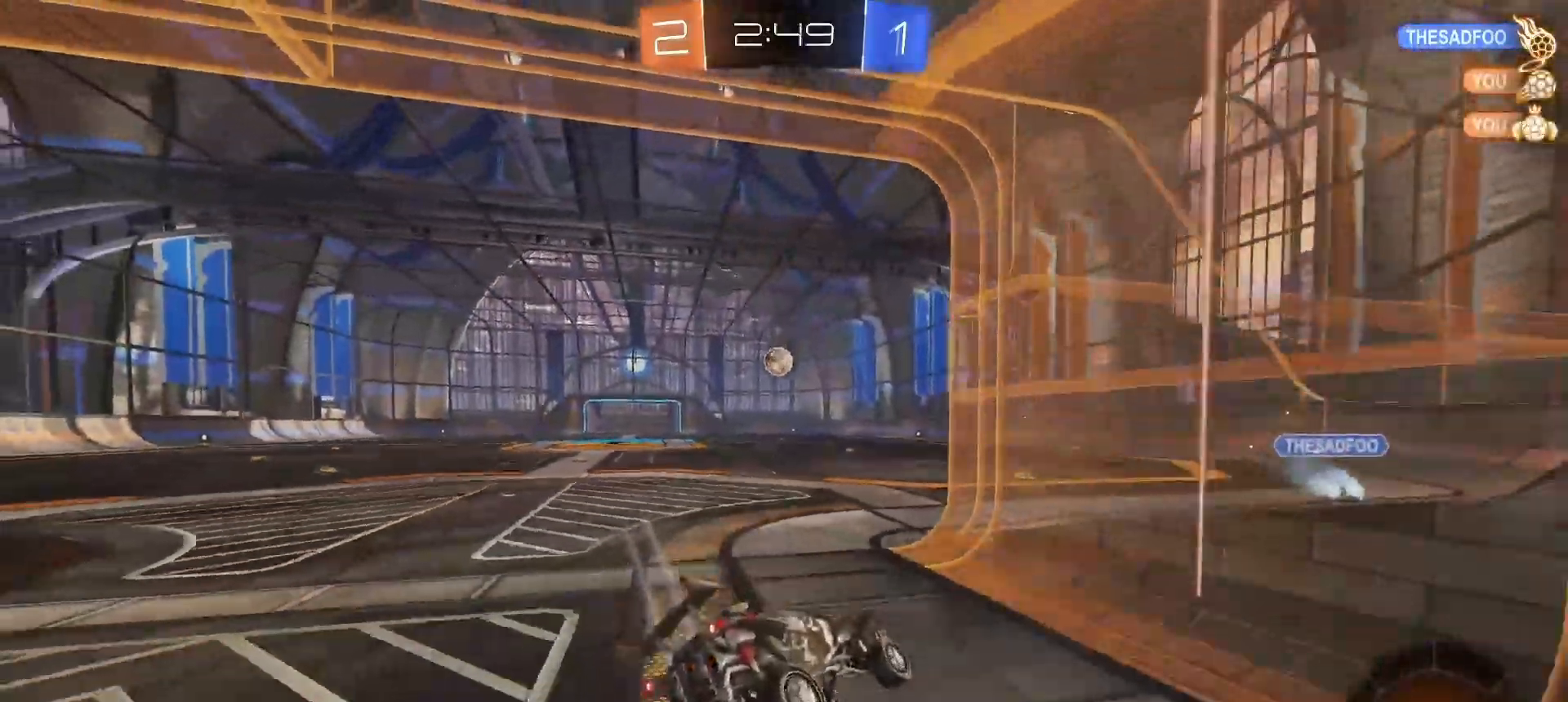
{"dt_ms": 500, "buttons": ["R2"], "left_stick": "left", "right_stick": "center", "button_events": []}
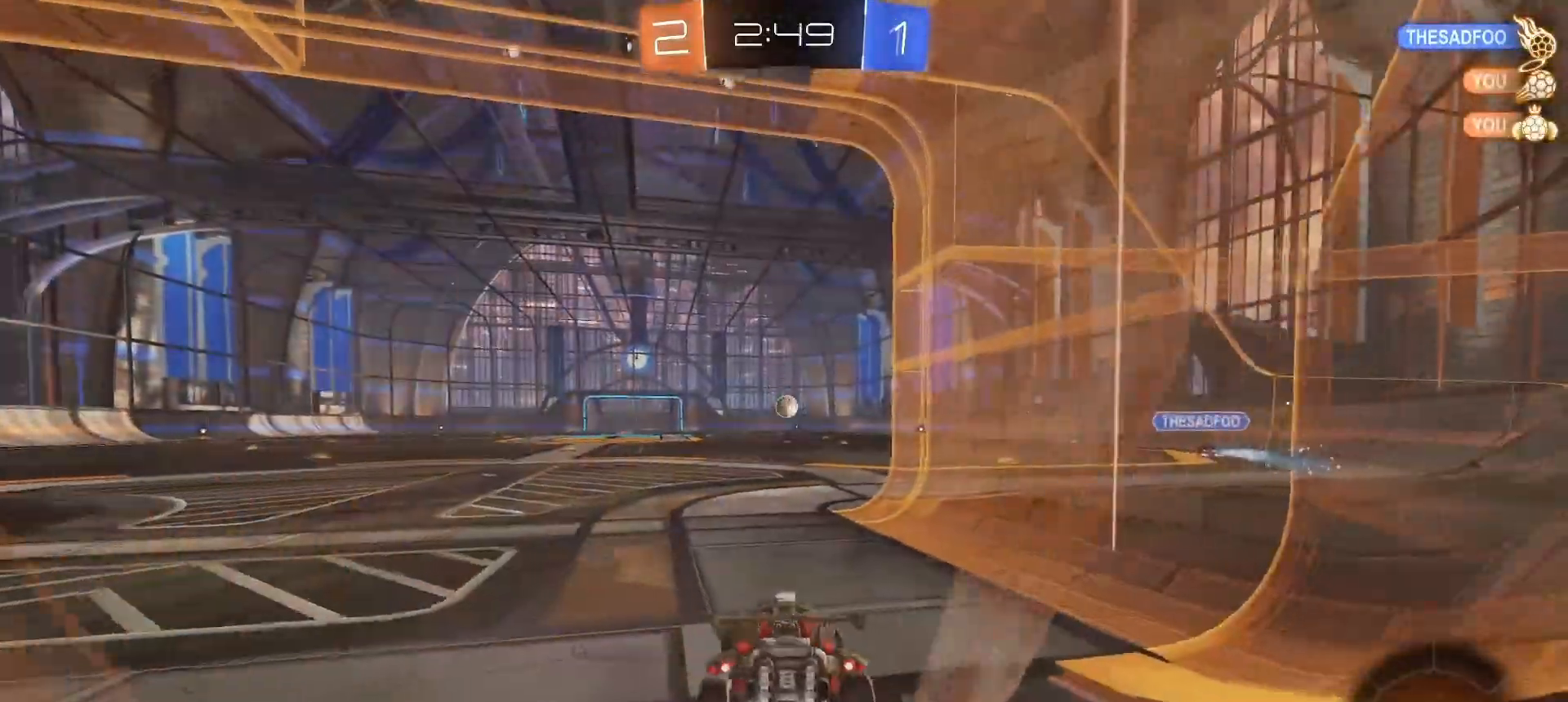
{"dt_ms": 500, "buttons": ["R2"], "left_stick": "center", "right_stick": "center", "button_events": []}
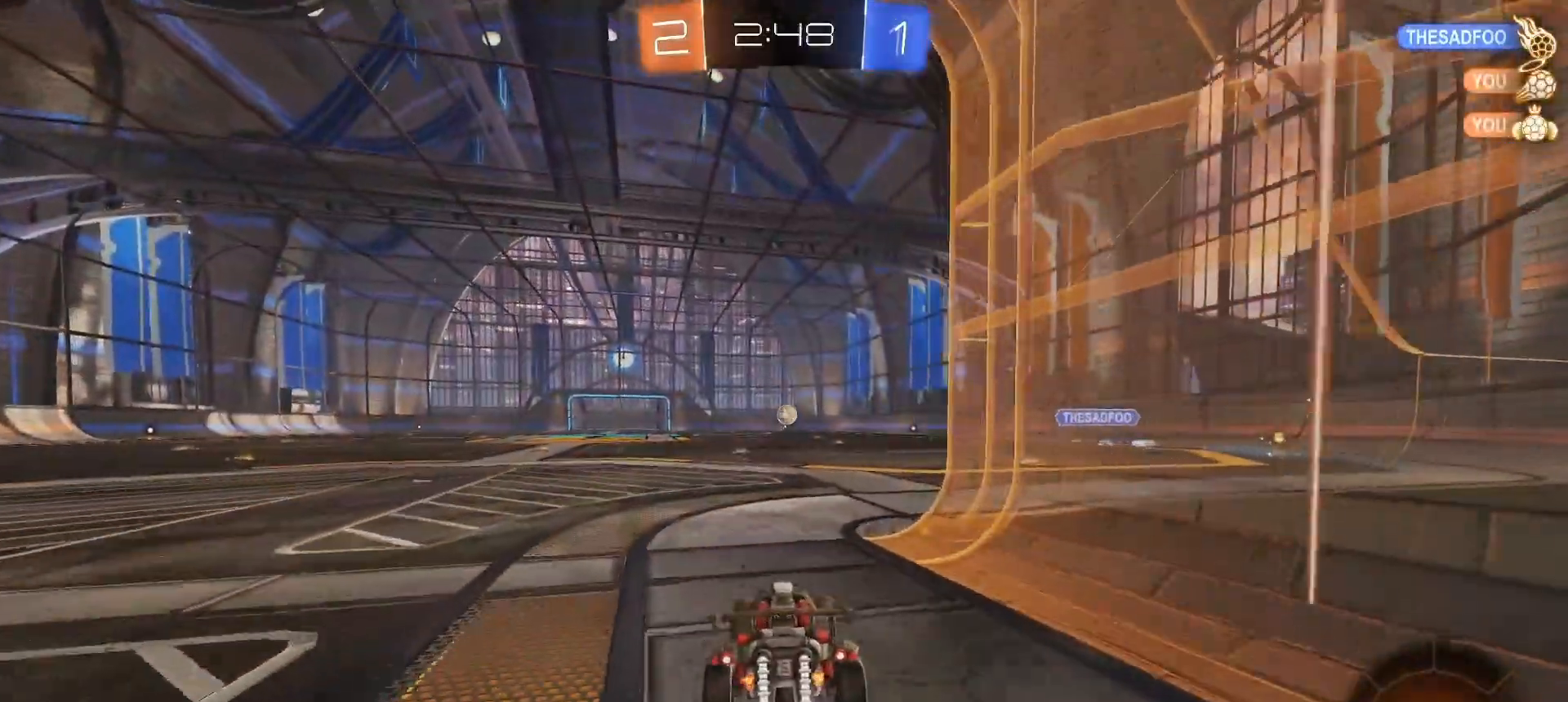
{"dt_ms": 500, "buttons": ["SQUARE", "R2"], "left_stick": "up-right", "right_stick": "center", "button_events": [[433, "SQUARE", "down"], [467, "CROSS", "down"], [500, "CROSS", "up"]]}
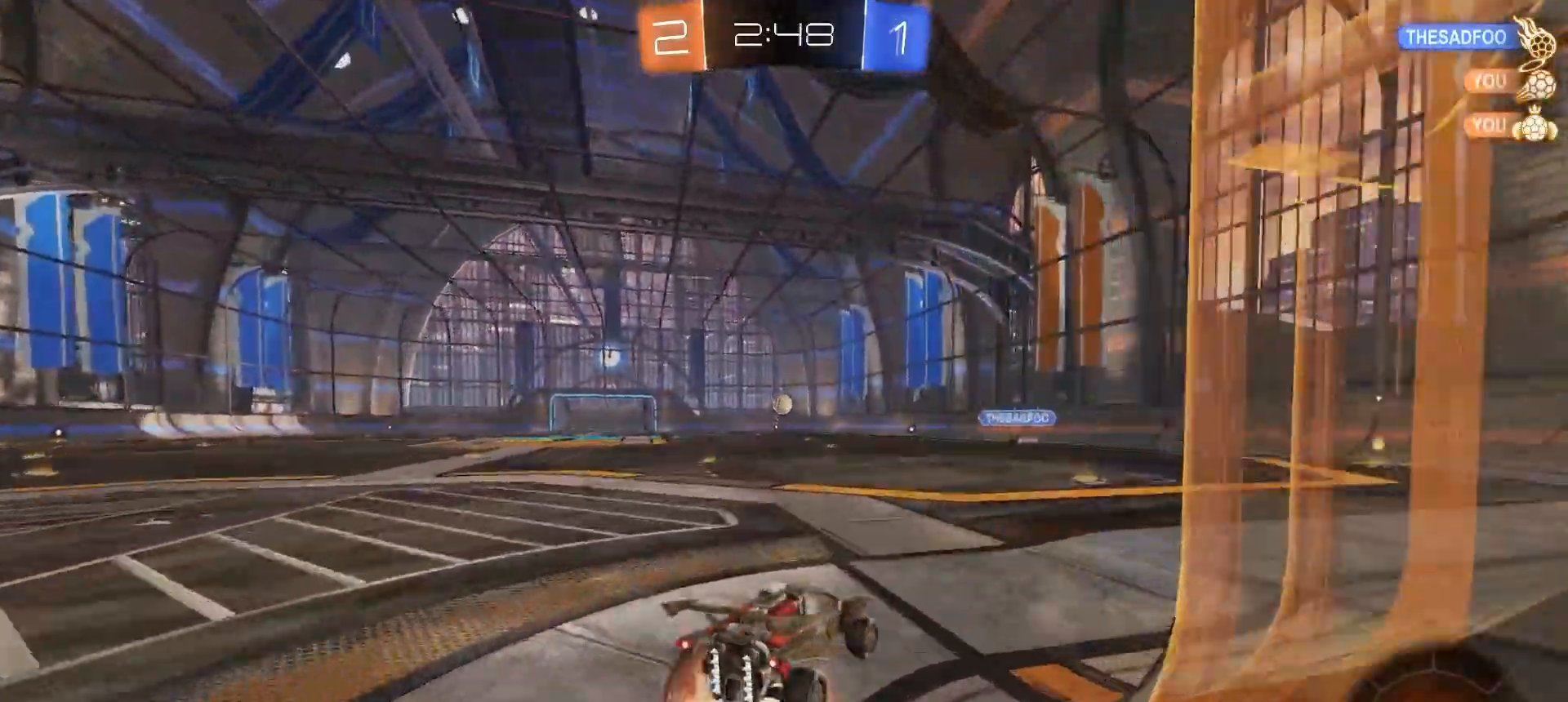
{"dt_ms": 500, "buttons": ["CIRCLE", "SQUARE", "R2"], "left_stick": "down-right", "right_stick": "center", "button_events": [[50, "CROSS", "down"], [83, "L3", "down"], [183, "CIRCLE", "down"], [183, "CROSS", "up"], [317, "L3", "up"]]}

———

Report every line from the material above that mentions the word "down".

### ANSWER
{"dt_ms": 500, "buttons": ["SQUARE", "R2"], "left_stick": "up-right", "right_stick": "center", "button_events": [[433, "SQUARE", "down"], [467, "CROSS", "down"], [500, "CROSS", "up"]]}
{"dt_ms": 500, "buttons": ["CIRCLE", "SQUARE", "R2"], "left_stick": "down-right", "right_stick": "center", "button_events": [[50, "CROSS", "down"], [83, "L3", "down"], [183, "CIRCLE", "down"], [183, "CROSS", "up"], [317, "L3", "up"]]}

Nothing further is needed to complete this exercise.